Protocol of the Session on June 29, 2017

Die AfD-Fraktion freut sich sehr darüber, dass es einige der AfD-Themen aus unserem Wahlprogramm in den Koalitionsvertrag geschafft haben.

(Christopher Vogt [FDP]: Bitte?)

Zum Teil wurde sogar wortwörtlich die Überschrift der AfD kopiert. Als Beispiel sei genannt: „kurze Beine, kurze Wege“ in Bezug auf die Grundschulen.

(Lachen CDU, BÜNDNIS 90/DIE GRÜNEN und FDP)

Auch das klare Bekenntnis zur dualen Ausbildung und zum Meisterbrief scheint direkt dem AfDWahlprogramm entnommen worden zu sein. Ich weiß genau, wer hier von wem kopiert hat. Denn wir hatten unseren Parteitag Anfang September 2016 und die CDU im November 2016. Bei uns war ein CDU-Mann zu Gast, der fleißig mitgeschrieben hat. Nehmen Sie das zur Kenntnis!

(Zurufe CDU)

- Bei uns war ein CDU-Mann zu Gast; der hat fleißig mitgeschrieben.

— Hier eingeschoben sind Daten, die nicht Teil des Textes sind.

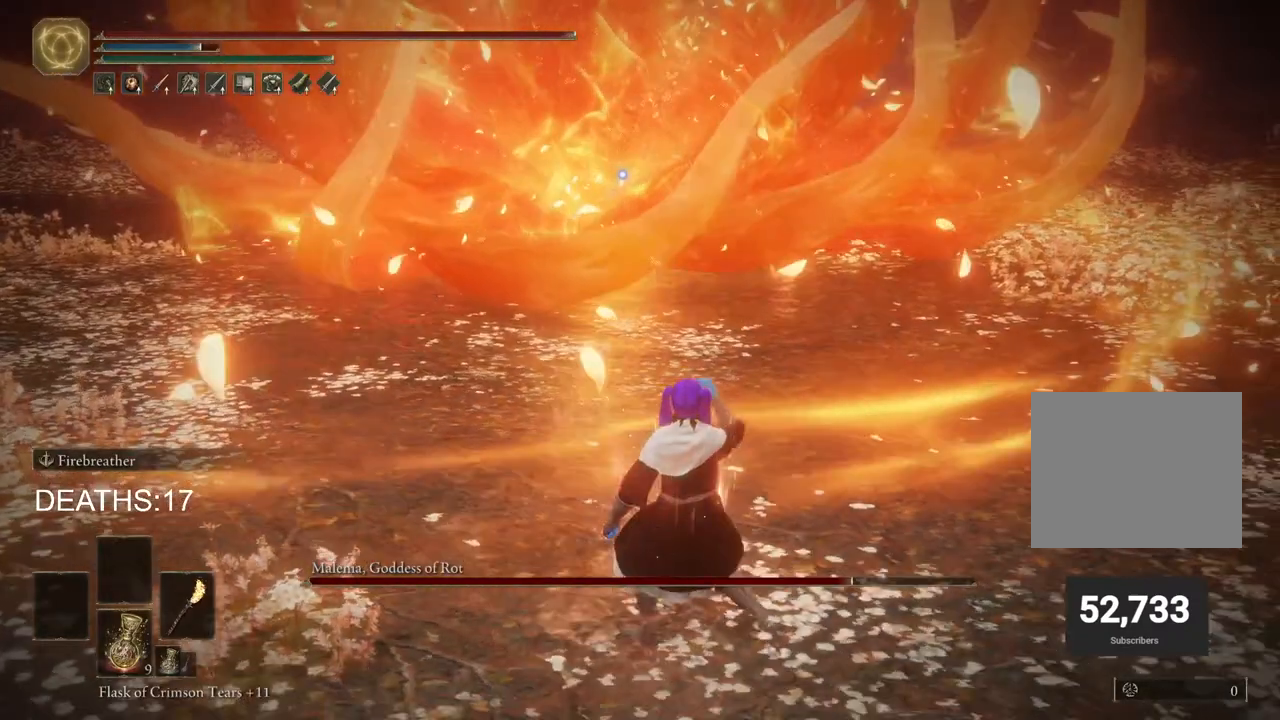
{"buttons": [], "left_stick": "center", "right_stick": "center", "events": [[317, "left_stick", "center"]]}
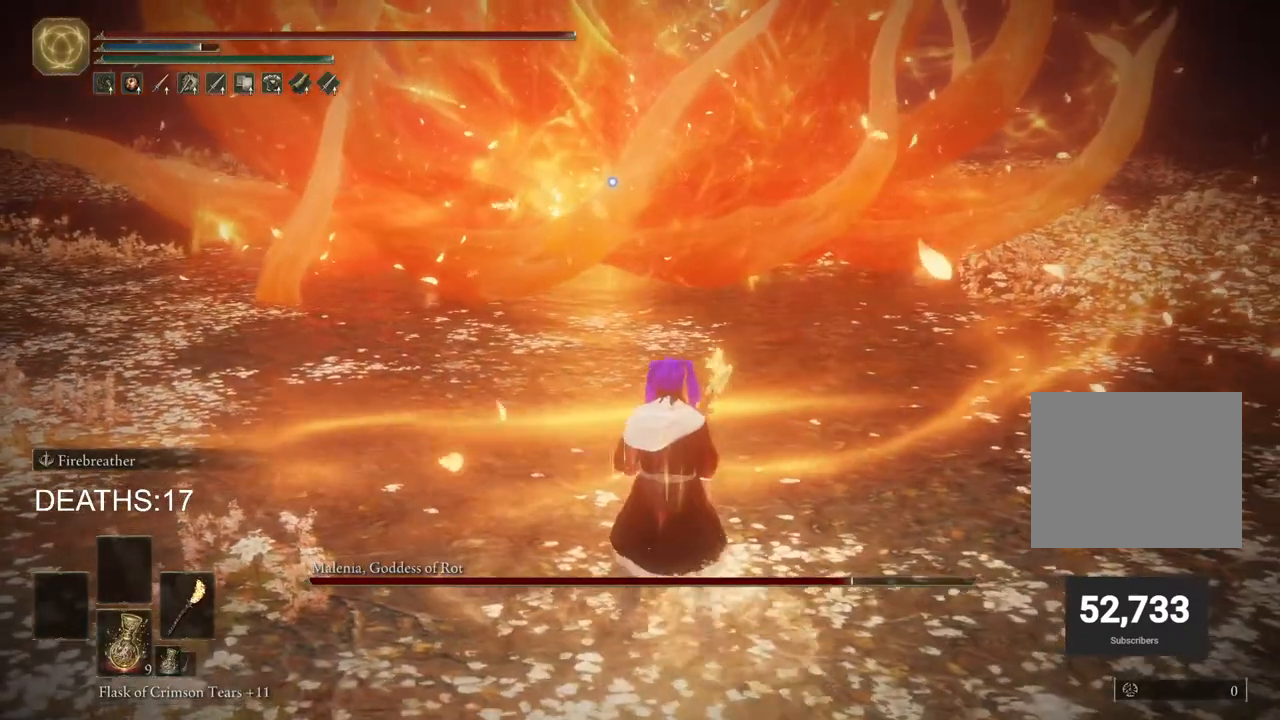
{"buttons": [], "left_stick": "center", "right_stick": "center", "events": []}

AfD wirkt, stelle ich fest. Wir haben es in den Koalitionsvertrag geschafft.

(Lars Harms [SSW]: Ich glaube, Cannabis ist schon freigegeben! - Unruhe - Glocke Präsi- dentin)

- Nee, das überlasse ich den Grünen.

(Christopher Vogt [FDP]: Homo-Ehe, Can- nabis, Zuwanderungsgesetz - wunderbar!)

Ihre angestrebte MINT-Offensive finden auch wir gut, die klare Stärkung des mathematisch-naturwissenschaftlichen Bereichs in allen Schularten. Denn die Regierung unter Ministerpräsident Albig hat Schleswig-Holstein den letzten Platz beim Beitrag des Bildungssystems zur Ausbildung des akademischen Nachwuchses in den sogenannten MINT-Fächern beschert. Das können Sie im Bildungsbericht 2016 dezidiert nachlesen. Schleswig-Holstein hat im bundesdeutschen Vergleich die rote Laterne und ist Schlusslicht. Deswegen begrüßen wir diese Initiative der Regierungskoalition.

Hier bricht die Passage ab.